PAGE EXTRACT
::::::::::

14. The semiconductor memory device of claim 11, further comprising a third antifuse cell array to store defect information of the first antifuse cell array.

15. The semiconductor memory device of claim 14, wherein the defect information includes information related to at least one of the first through nth word lines or states of the antifuses in the first antifuse cell array.

16. An antifuse repair method of a semiconductor memory device comprising:

providing a first antifuse cell array including a first plurality of antifuses arranged in a first direction and sharing an operation control circuit, and the first plurality of antifuses connecting first through nth word lines, each one of the first through nth word lines extending in a second direction perpendicular to the first direction, wherein n is a natural number and greater than 1;

providing a second antifuse cell array including a second plurality of antifuses sharing a spare word line in the second direction and sharing the operation control circuit in the first direction with the first plurality of antifuses;

providing a third antifuse cell array for storing defect information of antifuses of the first antifuse cell array;

comparing a row address being applied to the information stored in the third antifuse cell array; and

inactivating a word line of a failed antifuse of the first plurality of antifuses and activating a spare word line of antifuse of the second plurality of antifuses when the row address coincides with the information stored in the third antifuse cell array.

::::::::::

LISTED ENTRIES
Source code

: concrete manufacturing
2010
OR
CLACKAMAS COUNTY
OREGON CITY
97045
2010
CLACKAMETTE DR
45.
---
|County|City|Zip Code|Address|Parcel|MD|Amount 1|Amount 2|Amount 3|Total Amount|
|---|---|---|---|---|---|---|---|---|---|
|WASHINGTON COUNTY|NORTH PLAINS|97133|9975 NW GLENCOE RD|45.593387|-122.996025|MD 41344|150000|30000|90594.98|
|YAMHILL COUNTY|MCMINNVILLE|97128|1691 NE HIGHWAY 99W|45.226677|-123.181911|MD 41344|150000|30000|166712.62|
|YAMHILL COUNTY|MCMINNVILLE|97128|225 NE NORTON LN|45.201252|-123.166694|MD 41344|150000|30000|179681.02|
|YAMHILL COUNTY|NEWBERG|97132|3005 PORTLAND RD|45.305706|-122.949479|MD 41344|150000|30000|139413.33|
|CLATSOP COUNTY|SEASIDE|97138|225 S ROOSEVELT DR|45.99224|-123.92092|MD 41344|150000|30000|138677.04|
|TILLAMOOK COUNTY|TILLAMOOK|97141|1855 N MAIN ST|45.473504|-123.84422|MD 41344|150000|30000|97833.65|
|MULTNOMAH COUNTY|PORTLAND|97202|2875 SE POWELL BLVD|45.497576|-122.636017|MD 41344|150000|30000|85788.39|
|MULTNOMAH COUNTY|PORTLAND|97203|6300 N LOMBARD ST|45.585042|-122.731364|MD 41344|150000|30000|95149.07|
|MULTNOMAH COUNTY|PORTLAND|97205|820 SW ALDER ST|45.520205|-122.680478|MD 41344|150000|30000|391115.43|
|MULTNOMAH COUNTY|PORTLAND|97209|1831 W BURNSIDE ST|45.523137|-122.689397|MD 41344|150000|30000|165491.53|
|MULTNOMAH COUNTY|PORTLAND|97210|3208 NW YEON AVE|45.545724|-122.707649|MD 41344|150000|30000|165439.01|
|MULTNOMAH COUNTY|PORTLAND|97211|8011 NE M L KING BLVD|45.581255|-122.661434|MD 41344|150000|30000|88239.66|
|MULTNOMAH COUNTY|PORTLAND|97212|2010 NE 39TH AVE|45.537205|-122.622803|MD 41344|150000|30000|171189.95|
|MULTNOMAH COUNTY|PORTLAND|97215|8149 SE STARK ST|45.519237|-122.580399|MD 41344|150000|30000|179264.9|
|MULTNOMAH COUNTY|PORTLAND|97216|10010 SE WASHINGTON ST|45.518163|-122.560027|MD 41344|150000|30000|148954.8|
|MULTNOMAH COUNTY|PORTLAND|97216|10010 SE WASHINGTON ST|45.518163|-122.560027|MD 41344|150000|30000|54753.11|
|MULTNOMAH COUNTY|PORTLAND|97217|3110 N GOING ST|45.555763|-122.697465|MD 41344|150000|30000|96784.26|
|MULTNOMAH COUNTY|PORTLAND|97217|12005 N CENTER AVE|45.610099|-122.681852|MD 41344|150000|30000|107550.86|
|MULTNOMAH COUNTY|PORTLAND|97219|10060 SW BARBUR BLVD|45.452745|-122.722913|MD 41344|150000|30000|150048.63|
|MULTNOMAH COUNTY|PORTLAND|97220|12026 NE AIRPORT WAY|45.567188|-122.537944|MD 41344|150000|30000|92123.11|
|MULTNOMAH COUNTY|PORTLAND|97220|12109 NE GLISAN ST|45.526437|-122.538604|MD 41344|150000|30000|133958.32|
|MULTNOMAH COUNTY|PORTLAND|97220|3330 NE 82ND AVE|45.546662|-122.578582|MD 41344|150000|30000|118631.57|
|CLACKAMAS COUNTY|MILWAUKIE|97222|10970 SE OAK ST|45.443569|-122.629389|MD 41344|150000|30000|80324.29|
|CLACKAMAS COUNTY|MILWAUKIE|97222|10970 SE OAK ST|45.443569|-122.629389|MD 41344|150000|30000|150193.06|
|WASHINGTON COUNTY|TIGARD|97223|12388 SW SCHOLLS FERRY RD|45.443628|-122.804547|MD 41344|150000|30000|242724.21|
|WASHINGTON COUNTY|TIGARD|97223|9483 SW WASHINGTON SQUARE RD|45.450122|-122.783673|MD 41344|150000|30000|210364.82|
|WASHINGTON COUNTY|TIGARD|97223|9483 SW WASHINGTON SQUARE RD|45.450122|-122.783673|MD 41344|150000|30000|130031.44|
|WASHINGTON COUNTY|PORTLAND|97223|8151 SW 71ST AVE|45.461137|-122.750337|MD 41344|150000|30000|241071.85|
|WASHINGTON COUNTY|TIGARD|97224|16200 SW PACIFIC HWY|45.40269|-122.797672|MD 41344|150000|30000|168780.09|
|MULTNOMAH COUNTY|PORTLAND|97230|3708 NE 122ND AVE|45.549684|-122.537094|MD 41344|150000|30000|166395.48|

::::::::::

WORK TO COMPLETE
Write out the whole antifuse memory claims text from above again, word for word.

TASK OUTPUT
14. The semiconductor memory device of claim 11, further comprising a third antifuse cell array to store defect information of the first antifuse cell array.

15. The semiconductor memory device of claim 14, wherein the defect information includes information related to at least one of the first through nth word lines or states of the antifuses in the first antifuse cell array.

16. An antifuse repair method of a semiconductor memory device comprising:

providing a first antifuse cell array including a first plurality of antifuses arranged in a first direction and sharing an operation control circuit, and the first plurality of antifuses connecting first through nth word lines, each one of the first through nth word lines extending in a second direction perpendicular to the first direction, wherein n is a natural number and greater than 1;

providing a second antifuse cell array including a second plurality of antifuses sharing a spare word line in the second direction and sharing the operation control circuit in the first direction with the first plurality of antifuses;

providing a third antifuse cell array for storing defect information of antifuses of the first antifuse cell array;

comparing a row address being applied to the information stored in the third antifuse cell array; and

inactivating a word line of a failed antifuse of the first plurality of antifuses and activating a spare word line of antifuse of the second plurality of antifuses when the row address coincides with the information stored in the third antifuse cell array.